Ponderações feitas, quais são as situações em que os benzodiazepínicos podem ser usados com eficácia e segurança? Casos de emergência Na bula do clonazepam, não há menção específica ao tempo limite de uso. Para cada doença (como crises epilépticas, espasmos infantis, transtornos de ansiedade e de humor, síndromes psicóticas, entre outros), há uma indicação específica, e os fabricantes dizem que o uso contínuo, ou a prescrição de uma "dose de manutenção" depende do "critério médico". Bernik diz que essa classe de sedativos não aparece mais como a linha inicial de cuidados contra diversas doenças psiquiátricas. “O principal erro é prescrevê-lo como tratamento único ou como a primeira opção terapêutica”, diz o médico. “Para as fobias, é preciso testar a terapia cognitivo comportamental antes. Para o transtorno de pânico, dá para tentar um antidepressivo em baixa dose mais a psicoterapia. Mesmo para a ansiedade, é possível recorrer aos antidepressivos de baixa dosagem”, exemplifica ele.

O psiquiatra aponta que, neste contexto, os benzodiazepínicos trazem um alívio inicial e momentâneo. “Eles podem ajudar no período de duas a três semanas em que os antidepressivos demoram para começar a fazer efeito.”

“Mas o paciente precisa entender que, depois disso, esse medicamento será retirado”, pontua Bernik.

O psiquiatra relata ter atendido vários pacientes que consomem esses comprimidos há anos e nunca receberam a orientação adequada de quando e como abandoná-los.

“Certa vez, uma paciente me contou que tomava diazepam porque teve uma discussão muito pesada com o marido, e logo depois eles se separaram. Daí ela foi a um posto de saúde e recebeu a prescrição desse medicamento”, relata. “Só que isso aconteceu em 1968 e ela continuou a tomar o remédio por décadas.” Em casos como o dessa paciente, porém, não é indicado fazer a retirada repentina da medicação, segundo os especialistas.

O ideal é buscar um médico para prescrever uma espécie de “desmame”, em que as doses são diminuídas aos poucos, ao longo do tempo, para que os sintomas de abstinência não sejam tão bruscos.

Bacchi reforça a ideia de que os benzodiazepínicos são um recurso de emergência. “Falamos aqui de medicamentos para uso pontual. Eles não tratam o transtorno em si, apenas aliviam os sintomas de uma crise”, diferencia ele.

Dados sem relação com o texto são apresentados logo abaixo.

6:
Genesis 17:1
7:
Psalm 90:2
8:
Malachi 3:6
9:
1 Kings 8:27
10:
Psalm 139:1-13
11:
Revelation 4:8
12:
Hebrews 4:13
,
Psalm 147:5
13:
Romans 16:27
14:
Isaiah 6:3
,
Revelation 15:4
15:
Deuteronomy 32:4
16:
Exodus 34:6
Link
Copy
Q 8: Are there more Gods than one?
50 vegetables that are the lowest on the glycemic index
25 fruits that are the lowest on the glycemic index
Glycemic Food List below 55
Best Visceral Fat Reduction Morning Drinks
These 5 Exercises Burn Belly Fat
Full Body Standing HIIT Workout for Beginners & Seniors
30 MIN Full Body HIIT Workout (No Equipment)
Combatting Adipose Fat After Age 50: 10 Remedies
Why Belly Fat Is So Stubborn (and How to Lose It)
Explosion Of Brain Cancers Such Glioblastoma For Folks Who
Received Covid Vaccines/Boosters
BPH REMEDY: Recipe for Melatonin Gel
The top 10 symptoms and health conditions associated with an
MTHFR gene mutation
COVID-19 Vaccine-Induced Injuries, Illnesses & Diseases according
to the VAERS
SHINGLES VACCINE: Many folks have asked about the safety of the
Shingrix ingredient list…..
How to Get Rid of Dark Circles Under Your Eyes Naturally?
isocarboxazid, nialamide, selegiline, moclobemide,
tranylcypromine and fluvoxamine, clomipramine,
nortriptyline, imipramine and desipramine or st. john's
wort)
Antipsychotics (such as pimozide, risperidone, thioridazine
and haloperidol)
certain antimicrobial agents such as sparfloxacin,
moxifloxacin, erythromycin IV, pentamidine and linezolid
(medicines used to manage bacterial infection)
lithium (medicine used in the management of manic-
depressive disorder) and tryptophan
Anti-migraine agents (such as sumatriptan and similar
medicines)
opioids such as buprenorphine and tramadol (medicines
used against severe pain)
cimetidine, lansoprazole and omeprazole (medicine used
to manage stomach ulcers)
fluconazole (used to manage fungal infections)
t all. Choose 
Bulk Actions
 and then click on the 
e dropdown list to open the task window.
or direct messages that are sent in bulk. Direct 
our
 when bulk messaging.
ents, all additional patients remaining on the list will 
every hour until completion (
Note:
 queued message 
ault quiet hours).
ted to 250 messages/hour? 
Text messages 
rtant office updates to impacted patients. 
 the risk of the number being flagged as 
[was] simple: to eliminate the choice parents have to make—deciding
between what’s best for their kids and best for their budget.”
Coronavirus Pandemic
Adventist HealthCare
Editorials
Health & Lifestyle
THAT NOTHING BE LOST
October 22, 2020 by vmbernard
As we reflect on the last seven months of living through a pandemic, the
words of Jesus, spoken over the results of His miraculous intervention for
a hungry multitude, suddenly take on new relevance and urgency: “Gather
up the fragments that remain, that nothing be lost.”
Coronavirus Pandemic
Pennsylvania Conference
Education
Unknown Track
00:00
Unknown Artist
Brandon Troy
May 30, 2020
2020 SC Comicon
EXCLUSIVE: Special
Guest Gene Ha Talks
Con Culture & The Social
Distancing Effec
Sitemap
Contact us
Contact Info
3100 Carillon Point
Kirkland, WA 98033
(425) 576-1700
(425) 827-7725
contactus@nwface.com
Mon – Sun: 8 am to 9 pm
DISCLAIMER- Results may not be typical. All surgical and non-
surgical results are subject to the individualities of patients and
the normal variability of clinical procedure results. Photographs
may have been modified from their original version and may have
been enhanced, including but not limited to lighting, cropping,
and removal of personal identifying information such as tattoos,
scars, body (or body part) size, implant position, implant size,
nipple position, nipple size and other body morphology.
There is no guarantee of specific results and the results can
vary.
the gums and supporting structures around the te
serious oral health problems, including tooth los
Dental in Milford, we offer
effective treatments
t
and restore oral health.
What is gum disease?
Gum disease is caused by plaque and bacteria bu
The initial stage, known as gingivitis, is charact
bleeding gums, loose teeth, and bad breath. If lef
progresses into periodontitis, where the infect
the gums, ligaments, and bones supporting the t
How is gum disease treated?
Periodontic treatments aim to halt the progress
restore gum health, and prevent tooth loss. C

“Agora, se as crises acontecem o tempo todo e você precisa recorrer às drogas de emergência todos os dias, há algo de errado e é necessário buscar uma avaliação de um especialista”, pondera Bernik. O que dizem as farmacêuticas A BBC News Brasil procurou as farmacêuticas responsáveis pelas marcas citadas ao longo da reportagem para perguntar sobre as ações do medicamento, indicações de uso e efeitos colaterais.

Em nota, a Roche disse que o Rivotril, que foi desenvolvido pela farmacêutica, é “indicado para tratar crises epilépticas, espasmos infantis (síndrome de West), transtornos de ansiedade e de humor, síndromes psicóticas, das pernas inquietas, do equilíbrio e da boca ardente e vertigem, conforme previsto em bula”.

Em janeiro de 2021, a empresa “iniciou o processo de transferência dos direitos relacionados ao clonazepam (Rivotril) globalmente”. Segundo a famarcêutica, no Brasil, esta ação foi concluída em julho do mesmo ano, com a transferência realizada para a empresa Blanver Farmoquímica e Farmacêutica S.A.

“Em tempo, esclarecemos que, devido à validade dos últimos lotes do medicamento produzidos pela Roche, é possível encontrar unidades remanescentes de clonazepam com a embalagem da farmacêutica suíça em alguns pontos de venda”, conclui o texto.

Até a publicação desta reportagem, a Blanver não havia respondido os contatos feitos pelo site oficial da empresa.

Bernik lembra que o tratamento da ansiedade, da depressão e de outras condições psiquiátricas ainda é muito afetado pela forma como esses quadros — e os tratamentos para amenizá-los — são estigmatizados. “A sociedade precisa aceitar de uma vez por todas que as doenças mentais são reais. Não se trata de 'mimimi' ou frescura”, diz ele. “O estresse psicossocial tem um efeito na saúde e precisamos encontrar formas de lidar com isso”, conclui o especialista.